START Data extract

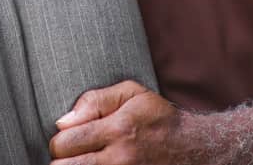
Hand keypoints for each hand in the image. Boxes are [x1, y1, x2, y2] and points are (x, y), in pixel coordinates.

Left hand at [49, 80, 188, 163]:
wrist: (193, 149)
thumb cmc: (158, 119)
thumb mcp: (131, 94)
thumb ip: (94, 101)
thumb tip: (62, 122)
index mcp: (117, 130)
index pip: (64, 143)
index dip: (59, 141)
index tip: (69, 138)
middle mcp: (119, 159)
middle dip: (62, 160)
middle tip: (73, 154)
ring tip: (85, 161)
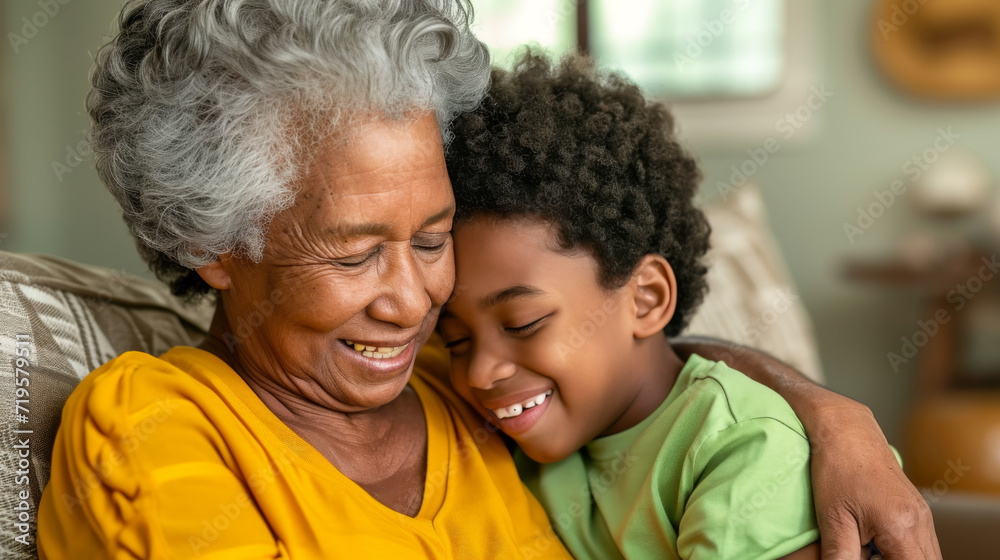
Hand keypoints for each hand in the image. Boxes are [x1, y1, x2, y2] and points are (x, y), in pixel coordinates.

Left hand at [808, 400, 941, 559]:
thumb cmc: (836, 469)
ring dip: (901, 559)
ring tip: (869, 551)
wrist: (846, 430)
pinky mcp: (918, 510)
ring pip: (926, 556)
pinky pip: (921, 544)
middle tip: (868, 554)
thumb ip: (840, 555)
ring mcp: (923, 515)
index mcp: (901, 527)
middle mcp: (920, 523)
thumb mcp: (832, 519)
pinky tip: (876, 545)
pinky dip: (902, 551)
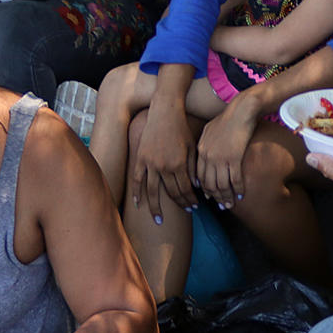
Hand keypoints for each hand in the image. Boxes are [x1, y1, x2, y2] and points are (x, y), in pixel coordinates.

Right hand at [131, 92, 199, 220]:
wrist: (165, 112)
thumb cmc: (182, 128)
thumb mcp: (193, 147)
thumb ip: (193, 168)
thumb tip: (195, 187)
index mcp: (179, 164)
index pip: (185, 190)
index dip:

END Data extract

● Task to carry out
Each entry is to be transcribed verbatim, and any picture in it is to be skipped.

● Answer area
Hand keypoints for each hand in the image. Boxes are [x1, y1, x2, y2] and points are (x, y), in pixel coordinates.

Left hand at [49, 80, 188, 163]:
wrist: (193, 149)
thumb cmc: (158, 119)
thumb mcp: (131, 94)
thumb ip: (94, 101)
thumb tip: (62, 122)
index mcp: (117, 130)
index pip: (64, 143)
index dip: (59, 141)
index tip: (69, 138)
middle mcp: (119, 159)
middle dip: (62, 160)
middle tip: (73, 154)
ring tip: (85, 161)
Hand keypoints for each hand in the image. Boxes are [x1, y1, x2, y2] and points are (x, y), in pixel coordinates.

Left hand at [808, 400, 941, 559]:
thumb cmc: (836, 469)
ring dip: (901, 559)
ring tip: (869, 551)
wrist: (846, 430)
pinky mcp: (918, 510)
ring pip: (926, 556)
pinky pip: (921, 544)
middle tip: (868, 554)
thumb ip: (840, 555)
ring mcp: (923, 515)
index mcp: (901, 527)
middle mcp: (920, 523)
thumb mcp: (832, 519)
pinky tip: (876, 545)
pinky dip: (902, 551)
Hand keypoints for each hand in the image. Boxes are [x1, y1, x2, y2] and points are (x, y), in pixel coordinates.

Right hand at [131, 92, 199, 220]:
wrist: (165, 112)
thumb cmc: (182, 128)
thumb mcp: (193, 147)
thumb ip: (193, 168)
thumb tip: (195, 187)
index mcp: (179, 164)
index pip: (185, 190)
index dip:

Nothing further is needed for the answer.